John Allison, chairman of the bank’s holding company, Home BancShares, told the Journal in late 2019 that representatives from the Federal Reserve urged him to slow down the bank’s lending. “They’re telling us the construction lending space is going to blow up…and the world is coming to an end,” Allison recalled. “And I said, ‘You know what? I don’t see it.’” Centennial continued increasing its construction loans, although they grew more slowly than deposits during the pandemic.

Home BancShares said it didn’t lose money on construction loans and that a surge in deposits stashed away in supersafe investments reduced the bank’s risk. “If the big, bad wolf shows up it will hurt a lot of banks, but it won’t hurt Home BancShares,” Allison said in a recent interview.

In June, after the failure of three regional banks, Federal Reserve Chairman Jerome Powell called for “regulatory strengthening” for regional and local banks because of risky levels of commercial real-estate exposure.

Regulators’ playbook for banks now is similar to its strategy after the 2008 financial crisis: allow banks to work with struggling borrowers and allow them to keep mortgages on their books at face value in many cases.

That approach will be ineffective because interest rates have risen so much, said Tyler Wiggers, a lecturer at Miami University in Ohio and former adviser to the Federal Reserve Board on commercial real estate. “All of a sudden banks have borrowers who are saying, holy crap, I was paying at 3.5% and now I’m paying 7.5%,” he said. “If borrowers aren’t able to service their debt then banks have to recognize this as a bad loan.”

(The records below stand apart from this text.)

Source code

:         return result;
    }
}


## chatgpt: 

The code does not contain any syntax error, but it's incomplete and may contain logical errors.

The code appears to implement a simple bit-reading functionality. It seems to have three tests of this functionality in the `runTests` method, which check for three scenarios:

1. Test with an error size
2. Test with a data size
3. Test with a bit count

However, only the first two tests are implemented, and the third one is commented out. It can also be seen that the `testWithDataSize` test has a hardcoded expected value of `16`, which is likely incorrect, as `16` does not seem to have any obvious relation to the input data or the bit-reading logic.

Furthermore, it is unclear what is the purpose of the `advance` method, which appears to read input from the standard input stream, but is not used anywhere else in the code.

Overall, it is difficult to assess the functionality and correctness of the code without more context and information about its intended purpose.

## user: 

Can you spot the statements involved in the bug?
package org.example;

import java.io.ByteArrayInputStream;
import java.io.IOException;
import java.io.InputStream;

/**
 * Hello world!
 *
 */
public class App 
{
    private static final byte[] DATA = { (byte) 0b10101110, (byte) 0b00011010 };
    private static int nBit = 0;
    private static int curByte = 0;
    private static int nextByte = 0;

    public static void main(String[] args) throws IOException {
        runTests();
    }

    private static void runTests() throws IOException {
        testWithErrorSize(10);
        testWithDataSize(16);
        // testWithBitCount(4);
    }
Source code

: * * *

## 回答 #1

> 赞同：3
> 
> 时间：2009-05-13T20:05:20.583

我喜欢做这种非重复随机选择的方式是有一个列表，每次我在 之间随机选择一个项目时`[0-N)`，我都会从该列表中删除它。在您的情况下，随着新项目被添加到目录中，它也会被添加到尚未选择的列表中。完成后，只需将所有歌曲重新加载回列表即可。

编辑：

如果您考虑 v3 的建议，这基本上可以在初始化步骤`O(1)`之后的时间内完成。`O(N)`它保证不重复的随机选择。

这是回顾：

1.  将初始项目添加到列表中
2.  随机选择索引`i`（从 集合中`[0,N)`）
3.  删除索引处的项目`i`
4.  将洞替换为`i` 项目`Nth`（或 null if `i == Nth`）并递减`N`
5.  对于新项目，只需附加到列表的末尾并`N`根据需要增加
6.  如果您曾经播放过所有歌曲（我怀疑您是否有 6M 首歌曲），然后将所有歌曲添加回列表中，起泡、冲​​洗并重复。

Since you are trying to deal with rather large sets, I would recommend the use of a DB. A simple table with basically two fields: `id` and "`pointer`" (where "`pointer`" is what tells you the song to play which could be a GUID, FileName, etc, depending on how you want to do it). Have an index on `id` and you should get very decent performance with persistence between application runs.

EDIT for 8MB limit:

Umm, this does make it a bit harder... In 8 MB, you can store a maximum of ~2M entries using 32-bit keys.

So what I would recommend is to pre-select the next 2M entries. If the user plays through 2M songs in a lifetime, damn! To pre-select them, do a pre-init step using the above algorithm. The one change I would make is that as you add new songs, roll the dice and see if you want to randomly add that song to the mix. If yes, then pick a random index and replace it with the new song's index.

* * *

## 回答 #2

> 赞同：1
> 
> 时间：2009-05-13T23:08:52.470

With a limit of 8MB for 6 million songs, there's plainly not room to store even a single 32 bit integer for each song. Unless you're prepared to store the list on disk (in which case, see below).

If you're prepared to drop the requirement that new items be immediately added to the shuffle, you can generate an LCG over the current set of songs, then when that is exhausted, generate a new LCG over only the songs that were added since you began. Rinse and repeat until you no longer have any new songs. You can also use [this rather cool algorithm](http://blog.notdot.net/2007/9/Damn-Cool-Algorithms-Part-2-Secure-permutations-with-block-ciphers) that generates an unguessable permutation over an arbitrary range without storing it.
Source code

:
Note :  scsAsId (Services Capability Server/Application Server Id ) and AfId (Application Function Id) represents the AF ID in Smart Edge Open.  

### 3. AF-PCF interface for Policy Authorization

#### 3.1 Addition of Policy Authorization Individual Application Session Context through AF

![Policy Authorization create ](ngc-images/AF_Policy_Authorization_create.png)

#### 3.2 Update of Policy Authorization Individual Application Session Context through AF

Banks are selling commercial mortgage-backed securities. While mortgage-backed securities helped cause the 2008-09 financial crisis, more recently issued securities are considered safer than their precrisis counterparts because lending standards are now more conservative. Banks own about half of the bonds outstanding, according to Bank of America Global Research, the result of a pandemic-era buying binge.

Banks added $131 billion to their CMBS holdings in 2020 and 2021. Real-estate companies happily met that demand by doubling their annual issuance to $110 billion in 2021, according to commercial real-estate data company Trepp. CMBS issuance fell to $16.4 billion in the first half of this year.

When banks were snapping up CMBS, property owners were able to load up on debt tied to their buildings. In early 2021, an affiliate of Brookfield Asset Management borrowed $465 million in CMBS and other debt against the Gas Company Tower, a 52-story office building in downtown Los Angeles.

At the time, appraisers valued the property at $632 million, according to Trepp, up from a valuation of $517 million when Brookfield bought the building in 2013. When the loans came due this February, the owner defaulted. An appraiser earlier this year cut the building’s estimated value to $270 million.